Regardless of the method you choose, this kind of auto-blocking
may actually open new DoS opportunities: consider what happens if
the login attempt _seems_ to be coming from, say, your DNS server? Or
your main database server? Or your default gateway?

--
Matti.Kurkela@welho.com

> You'd need a script hook in the authentication process, which would
> get triggered when someone attempts to log in using a certain (set of)
> username(s). You'd probably want the login to be always refused at
> that point. Offhand, I see three ways to do this:
>
> - Patch sshd to add the possibility to call an external script at the
> appropriate point.
> - If you're using PAM, see if there's a PAM module which would be suitable.
> If not, build your own.
> - Create a script that parses the syslog messages generated by sshd
> and checks the usernames and source IP addresses. (This will give
> slower reaction times than the other methods.)

As has already been pointed out in this thread, OpenSSH supports
AllowUsers & AllowGroups. Why on earth would you do any of the above
instead?

--
Richard Silverman
res@qoxp.net

On Fri, 17 Sep 2004 11:43:42 +0000, Stephan Goeldi wrote:

>> Not really.
>
> Ah yes, I see. But anyway: Is there any script available, which totally
> blocks any machine trying to log in as user test (e.g.)?
>
> The discussion about this
> (http://seclists.org/lists/fulldisclo.../Jul/1243.html and
> http://dev.gentoo.org/~krispykringle/sshnotes.txt) suggests, that there is
> more on this than only password guessing ...
What would be nice is a script that checks the logs and through IPTABLES
blocks multiple login attempts by the same IP.
Anyone know of such a script?

mc

On Fri, 08 Oct 2004 21:48:24 -0400, microcheap wrote:

> On Fri, 17 Sep 2004 11:43:42 +0000, Stephan Goeldi wrote:
>
>>> Not really.
>>
>> Ah yes, I see. But anyway: Is there any script available, which totally
>> blocks any machine trying to log in as user test (e.g.)?
>>
>> The discussion about this
>> (http://seclists.org/lists/fulldisclo.../Jul/1243.html and
>> http://dev.gentoo.org/~krispykringle/sshnotes.txt) suggests, that there is
>> more on this than only password guessing ...
> What would be nice is a script that checks the logs and through IPTABLES
> blocks multiple login attempts by the same IP.
> Anyone know of such a script?
>
> mc
Try psad.

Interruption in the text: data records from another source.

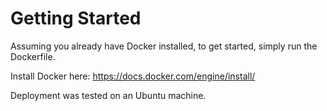 # Getting Started
Assuming you already have Docker installed, to get started, simply run the Dockerfile.

Install Docker here: https://docs.docker.com/engine/install/

Deployment was tested on an Ubuntu machine. 
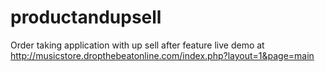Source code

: # productandupsell
Order taking application with up sell after feature
live demo at http://musicstore.dropthebeatonline.com/index.php?layout=1&page=main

Not a script but checks your logs and optionally (but not
recommended by psad) blocks the offender.

http://www.cipherdyne.com/psad/

Jos

On Sat, 09 Oct 2004 10:53:29 +0200, Jos wrote:

> On Fri, 08 Oct 2004 21:48:24 -0400, microcheap wrote:
>
>> On Fri, 17 Sep 2004 11:43:42 +0000, Stephan Goeldi wrote:
>>
>>>> Not really.
>>>
>>> Ah yes, I see. But anyway: Is there any script available, which totally
>>> blocks any machine trying to log in as user test (e.g.)?
>>>
>>> The discussion about this
>>> (http://seclists.org/lists/fulldisclo.../Jul/1243.html and
>>> http://dev.gentoo.org/~krispykringle/sshnotes.txt) suggests, that there is
>>> more on this than only password guessing ...
>> What would be nice is a script that checks the logs and through IPTABLES
>> blocks multiple login attempts by the same IP.
>> Anyone know of such a script?
>>
>> mc
> Try psad. Not a script but checks your logs and optionally (but not
> recommended by psad) blocks the offender.
>
> http://www.cipherdyne.com/psad/
>
> Jos
Thanks. I will give it a try.
mc

> Try psad. Not a script but checks your logs and optionally (but not
> recommended by psad) blocks the offender.

Thank you. Why isn't it recommended?